An der Wiener Staatsoper kam das Werk in den ersten Jahren des Siegeszuges zweier anderer Primadonnen für einige Spielzeiten ins Repertoire. Direktor Egon Seefehlner nutzte die Popularität dreier junger Sängerinnen, um den Versuch einer Bellini-Renaissance fortzusetzen, der mit Norma kurz zuvor nur mäßiger Erfolg beschieden war. Edita Gruberova und Sona Ghazarian alternierten als Julia, Agnes Baltsa war der Romeo. Doch Riccardo Muti winkte nach den Erfahrungen mit den Bellini-Ressentiments der Wiener Opernkräfte ab. Er realisierte die Oper mit der Gruberova und der Baltsa lieber im Studio mit dem Ensemble der Covent Garden Oper London (EMI/Warner). An der Mailänder Scala brachte Muti die Capuleti 1987 mit der Baltsa und June Anderson heraus.
Einen frühen Versuch mit dem Werk hat der 28-jährige Lorin Maazel am Vorabend seines internationalen Ruhms für die RAI Rom gestartet. Damals stand ihm immerhin die junge Fiorenza Cossotto als streitbarer, aber auch koloraturgewandter Romeo zur Verfügung. Ihr zur Seite, nicht ganz ebenbürtig, vor allem wenig höhensicher, aber zu feinen Belcantolinien fähig die Julia von Antonietta Pastori und der nicht mehr als solide Tebaldo Renato Gavarini. Hörenswert allerdings, wie Maazel das Rundfunkorchester zu einer differenzierten, leidenschaftlich durchpulsten Spielweise animiert, die kenntlich macht, wieviel tatsächlich in Bellinis viel verlästerten »Begleitungmusiken« steckt.
Freunde schöner Tenor-Stimmen kommen daher nicht an einem der Live-Mitschnitte aus jener Aufführungsserie vorbei, die Claudio Abbado Mitte der Sechzigerjahre an verschiedenen Opernhäusern von Italien bis Holland dirigierte.

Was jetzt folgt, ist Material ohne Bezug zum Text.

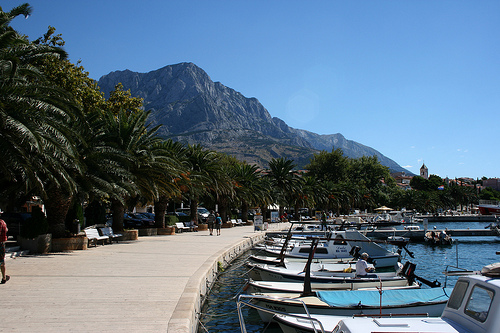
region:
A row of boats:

Margherita Rinaldi war die Julia bei der Aufführung, die 1966 in Den Haag mitgeschnitten wurde, Renata Scotto sang bei der Premiere an der Mailänder Scala, 1968. Die Alt-Partie des Romeo wurde jeweils von einem Tenor gesungen, dem damals unangefochtene Star unter den jungen, aufstrebenden Belcanto-Künstlern, Giacomo Aragall. Er bekam für die kämpferischen Auseinandersetzungen mit seinem Widersacher Tebaldo den noch nicht ganz so bekannten Luciano Pavarotti zur Seite gesellt - das Duett Romeo/Tabaldo mit dem gemeinsam erklommenen hohe B dieser beiden Stimmen kurz vor Erscheinen des Trauerzuges muß man gehört haben. Es versetzte die Melomanen jener Ära in Euphorie und machte I Capuleti e i Montecchi in weiten Opernkreisen endlich wieder zu einem Begriff.